退職金の規程は、定款や株主総会の決議に基づいて設定するものです。退職のタイミングになってから慌てて倍率を変えることはできません。何年も前に作った規程がそのまま適用されます。

顧問税理士がいても、退職金規程の見直しを毎期チェックしてくれるケースは多くありません。「社長の退職はまだ先の話」と双方が後回しにしているうちに、気づいたら低倍率のまま数十年が経過していた、というケースは珍しくないです。

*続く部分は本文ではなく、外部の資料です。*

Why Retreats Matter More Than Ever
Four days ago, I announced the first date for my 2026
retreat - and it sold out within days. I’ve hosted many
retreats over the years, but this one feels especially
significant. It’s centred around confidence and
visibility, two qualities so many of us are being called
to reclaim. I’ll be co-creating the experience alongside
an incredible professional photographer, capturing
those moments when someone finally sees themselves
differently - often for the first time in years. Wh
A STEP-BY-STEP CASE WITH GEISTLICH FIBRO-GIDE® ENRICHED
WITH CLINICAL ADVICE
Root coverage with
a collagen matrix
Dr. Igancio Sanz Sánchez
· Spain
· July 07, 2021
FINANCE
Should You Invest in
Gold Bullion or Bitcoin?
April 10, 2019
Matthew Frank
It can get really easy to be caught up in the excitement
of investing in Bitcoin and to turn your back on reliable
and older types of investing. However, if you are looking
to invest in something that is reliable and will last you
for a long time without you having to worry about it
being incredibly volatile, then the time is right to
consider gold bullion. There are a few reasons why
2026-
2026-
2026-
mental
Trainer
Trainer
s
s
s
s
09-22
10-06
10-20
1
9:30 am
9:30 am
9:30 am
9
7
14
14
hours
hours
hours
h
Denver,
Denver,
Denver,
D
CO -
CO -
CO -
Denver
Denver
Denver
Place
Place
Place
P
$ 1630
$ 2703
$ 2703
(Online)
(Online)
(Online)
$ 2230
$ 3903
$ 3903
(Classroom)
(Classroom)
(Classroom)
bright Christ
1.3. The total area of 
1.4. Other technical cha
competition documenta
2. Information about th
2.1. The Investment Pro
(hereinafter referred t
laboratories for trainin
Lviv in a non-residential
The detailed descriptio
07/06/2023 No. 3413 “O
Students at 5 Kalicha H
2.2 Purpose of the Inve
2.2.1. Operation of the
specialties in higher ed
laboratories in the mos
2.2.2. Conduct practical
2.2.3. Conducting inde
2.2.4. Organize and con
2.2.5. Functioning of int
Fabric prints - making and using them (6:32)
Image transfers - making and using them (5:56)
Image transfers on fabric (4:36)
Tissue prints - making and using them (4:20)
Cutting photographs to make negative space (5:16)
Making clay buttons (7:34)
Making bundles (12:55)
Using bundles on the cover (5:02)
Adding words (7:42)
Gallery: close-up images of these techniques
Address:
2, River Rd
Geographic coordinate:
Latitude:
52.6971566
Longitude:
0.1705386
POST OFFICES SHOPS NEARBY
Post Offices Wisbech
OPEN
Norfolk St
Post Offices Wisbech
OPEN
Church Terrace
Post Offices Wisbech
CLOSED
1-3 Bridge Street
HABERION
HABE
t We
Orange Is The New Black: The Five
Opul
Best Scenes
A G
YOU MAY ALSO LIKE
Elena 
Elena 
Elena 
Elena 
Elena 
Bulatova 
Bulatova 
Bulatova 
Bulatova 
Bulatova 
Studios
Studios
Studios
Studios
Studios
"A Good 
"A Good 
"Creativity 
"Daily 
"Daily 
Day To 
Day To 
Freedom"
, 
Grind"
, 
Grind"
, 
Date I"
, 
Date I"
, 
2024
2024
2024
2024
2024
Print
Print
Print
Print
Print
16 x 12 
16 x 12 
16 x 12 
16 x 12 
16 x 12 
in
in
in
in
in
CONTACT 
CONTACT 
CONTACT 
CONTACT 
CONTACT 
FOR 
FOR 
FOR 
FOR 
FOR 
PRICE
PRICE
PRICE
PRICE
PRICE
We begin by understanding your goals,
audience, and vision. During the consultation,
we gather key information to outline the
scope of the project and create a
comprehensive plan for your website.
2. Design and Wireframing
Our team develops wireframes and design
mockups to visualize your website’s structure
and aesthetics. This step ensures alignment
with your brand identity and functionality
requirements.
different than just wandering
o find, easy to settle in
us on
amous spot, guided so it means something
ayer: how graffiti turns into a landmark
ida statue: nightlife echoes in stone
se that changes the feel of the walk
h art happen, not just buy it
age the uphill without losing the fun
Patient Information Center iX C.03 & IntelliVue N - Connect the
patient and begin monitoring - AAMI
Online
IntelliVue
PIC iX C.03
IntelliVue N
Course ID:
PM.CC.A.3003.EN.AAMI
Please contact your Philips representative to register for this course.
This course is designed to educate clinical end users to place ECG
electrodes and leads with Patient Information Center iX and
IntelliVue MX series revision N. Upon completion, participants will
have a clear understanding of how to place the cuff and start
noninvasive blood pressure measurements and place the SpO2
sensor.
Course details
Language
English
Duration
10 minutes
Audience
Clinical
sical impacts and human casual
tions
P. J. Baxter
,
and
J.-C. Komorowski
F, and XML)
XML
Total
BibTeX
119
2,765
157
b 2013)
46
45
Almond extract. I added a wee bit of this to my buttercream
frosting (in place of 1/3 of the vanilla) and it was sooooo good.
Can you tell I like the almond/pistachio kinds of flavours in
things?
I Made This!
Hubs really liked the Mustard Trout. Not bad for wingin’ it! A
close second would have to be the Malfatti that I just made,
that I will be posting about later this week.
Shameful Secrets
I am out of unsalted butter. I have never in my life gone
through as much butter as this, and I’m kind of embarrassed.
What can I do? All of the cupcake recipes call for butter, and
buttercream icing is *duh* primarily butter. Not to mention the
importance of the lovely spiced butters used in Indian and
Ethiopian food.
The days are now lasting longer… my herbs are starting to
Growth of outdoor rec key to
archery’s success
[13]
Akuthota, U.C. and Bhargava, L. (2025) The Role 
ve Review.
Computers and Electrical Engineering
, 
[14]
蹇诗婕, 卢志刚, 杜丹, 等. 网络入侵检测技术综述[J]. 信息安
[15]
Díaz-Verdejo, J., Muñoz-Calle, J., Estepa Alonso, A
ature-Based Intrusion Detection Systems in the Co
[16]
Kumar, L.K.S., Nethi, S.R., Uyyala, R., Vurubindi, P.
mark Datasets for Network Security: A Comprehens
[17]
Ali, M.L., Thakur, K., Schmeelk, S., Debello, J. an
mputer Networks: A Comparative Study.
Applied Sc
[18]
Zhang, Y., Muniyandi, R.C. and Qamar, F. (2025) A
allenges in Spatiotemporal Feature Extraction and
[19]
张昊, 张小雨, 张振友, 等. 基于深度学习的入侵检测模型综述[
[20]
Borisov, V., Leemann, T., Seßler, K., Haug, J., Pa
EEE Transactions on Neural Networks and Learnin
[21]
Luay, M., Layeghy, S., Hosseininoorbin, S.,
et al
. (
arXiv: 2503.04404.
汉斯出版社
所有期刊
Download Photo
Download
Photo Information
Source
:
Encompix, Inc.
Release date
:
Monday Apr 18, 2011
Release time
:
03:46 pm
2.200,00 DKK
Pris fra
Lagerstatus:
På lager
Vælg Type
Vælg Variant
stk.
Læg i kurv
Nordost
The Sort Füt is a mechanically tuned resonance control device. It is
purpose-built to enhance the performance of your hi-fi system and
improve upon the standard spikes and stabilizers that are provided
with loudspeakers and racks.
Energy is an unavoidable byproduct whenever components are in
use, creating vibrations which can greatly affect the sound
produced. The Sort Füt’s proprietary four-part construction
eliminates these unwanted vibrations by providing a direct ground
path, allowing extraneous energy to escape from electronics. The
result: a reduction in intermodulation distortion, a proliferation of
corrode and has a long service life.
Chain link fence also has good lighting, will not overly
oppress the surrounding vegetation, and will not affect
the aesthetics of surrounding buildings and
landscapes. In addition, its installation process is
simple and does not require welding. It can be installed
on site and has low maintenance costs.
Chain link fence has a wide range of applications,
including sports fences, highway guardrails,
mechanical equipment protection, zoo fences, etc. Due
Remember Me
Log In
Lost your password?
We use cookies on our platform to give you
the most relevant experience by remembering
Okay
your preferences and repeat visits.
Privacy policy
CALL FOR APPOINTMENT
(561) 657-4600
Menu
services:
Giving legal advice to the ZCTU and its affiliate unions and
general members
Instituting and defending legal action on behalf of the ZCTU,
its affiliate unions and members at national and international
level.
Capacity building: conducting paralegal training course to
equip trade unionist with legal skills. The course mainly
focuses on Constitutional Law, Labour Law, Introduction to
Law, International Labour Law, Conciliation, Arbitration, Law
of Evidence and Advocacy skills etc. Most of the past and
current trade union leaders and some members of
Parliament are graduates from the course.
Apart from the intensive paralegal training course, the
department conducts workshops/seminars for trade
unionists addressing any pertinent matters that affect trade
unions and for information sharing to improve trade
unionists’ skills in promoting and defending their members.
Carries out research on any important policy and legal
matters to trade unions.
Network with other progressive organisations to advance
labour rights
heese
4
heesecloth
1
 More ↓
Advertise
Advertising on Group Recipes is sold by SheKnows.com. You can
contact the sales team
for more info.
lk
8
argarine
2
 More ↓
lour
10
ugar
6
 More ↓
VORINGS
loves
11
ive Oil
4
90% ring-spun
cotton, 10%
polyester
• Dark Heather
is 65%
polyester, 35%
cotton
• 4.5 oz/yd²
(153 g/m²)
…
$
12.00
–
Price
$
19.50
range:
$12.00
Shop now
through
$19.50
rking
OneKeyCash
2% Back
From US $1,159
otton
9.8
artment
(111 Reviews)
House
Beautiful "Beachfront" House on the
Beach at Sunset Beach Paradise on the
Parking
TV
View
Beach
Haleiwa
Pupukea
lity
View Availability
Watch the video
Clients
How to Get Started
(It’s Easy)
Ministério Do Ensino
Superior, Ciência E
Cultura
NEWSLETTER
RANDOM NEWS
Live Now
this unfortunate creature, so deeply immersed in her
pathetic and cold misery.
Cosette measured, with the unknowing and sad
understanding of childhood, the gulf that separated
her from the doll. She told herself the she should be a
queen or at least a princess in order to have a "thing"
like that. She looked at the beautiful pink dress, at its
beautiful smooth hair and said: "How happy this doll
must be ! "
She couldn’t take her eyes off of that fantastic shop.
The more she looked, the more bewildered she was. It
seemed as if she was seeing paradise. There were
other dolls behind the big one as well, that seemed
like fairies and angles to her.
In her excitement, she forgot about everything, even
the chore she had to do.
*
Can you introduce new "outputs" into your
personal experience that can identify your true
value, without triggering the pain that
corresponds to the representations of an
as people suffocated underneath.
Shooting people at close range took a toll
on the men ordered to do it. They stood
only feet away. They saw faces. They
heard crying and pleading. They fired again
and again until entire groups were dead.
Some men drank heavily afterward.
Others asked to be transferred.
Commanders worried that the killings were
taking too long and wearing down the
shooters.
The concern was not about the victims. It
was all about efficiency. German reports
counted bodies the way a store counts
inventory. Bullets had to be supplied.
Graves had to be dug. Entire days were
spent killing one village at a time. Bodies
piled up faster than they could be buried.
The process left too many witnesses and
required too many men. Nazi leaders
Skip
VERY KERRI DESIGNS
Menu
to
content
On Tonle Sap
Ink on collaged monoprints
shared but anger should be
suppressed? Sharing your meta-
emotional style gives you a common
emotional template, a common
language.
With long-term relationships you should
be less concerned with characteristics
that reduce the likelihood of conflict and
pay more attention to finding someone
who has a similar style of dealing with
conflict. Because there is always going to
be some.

また、功績倍率は3.0倍が絶対の上限というわけでもありません。十分な根拠があれば、それを超えた設定も理論上は可能です。実務上は3.0倍が一つの基準になっているため、まずここを確認・整備することが出発点になります。


退職金が節税として強い理由

退職金が経営者の手取りを最大化する手段として重視されるのには、税制上の理由があります。給与や賞与と違い、退職所得には「退職所得控除」が適用され、さらに控除後の金額を2分の1にして課税されます。

同じ6,000万円を受け取るにしても、給与として受け取るのと退職金として受け取るのとでは、手取りの差が数百万円から場合によってはそれ以上になります。だからこそ、「いくら出せるか」だけでなく、「根拠のある上限をどこに設定するか」が経営者の重要な意思決定になるわけです。


まだ規程を作っていない、見直していない社長へ

退職金規程をまだ作っていない、あるいは設立時から一度も見直していないという場合は、今期中に確認しておくことをおすすめします。

顧問税理士に相談するとき、「功績倍率の設定根拠も一緒に確認したい」と一言添えるだけで話が具体的に動き出します。「退職はまだ先」と思っていても、規程の整備は早ければ早いほど選択肢が広がります。経営者としての報酬設計の仕上げとして、ぜひ一度向き合ってみてください。

※本記事は一般的な情報提供を目的としています。具体的な税務判断は税理士にご相談ください。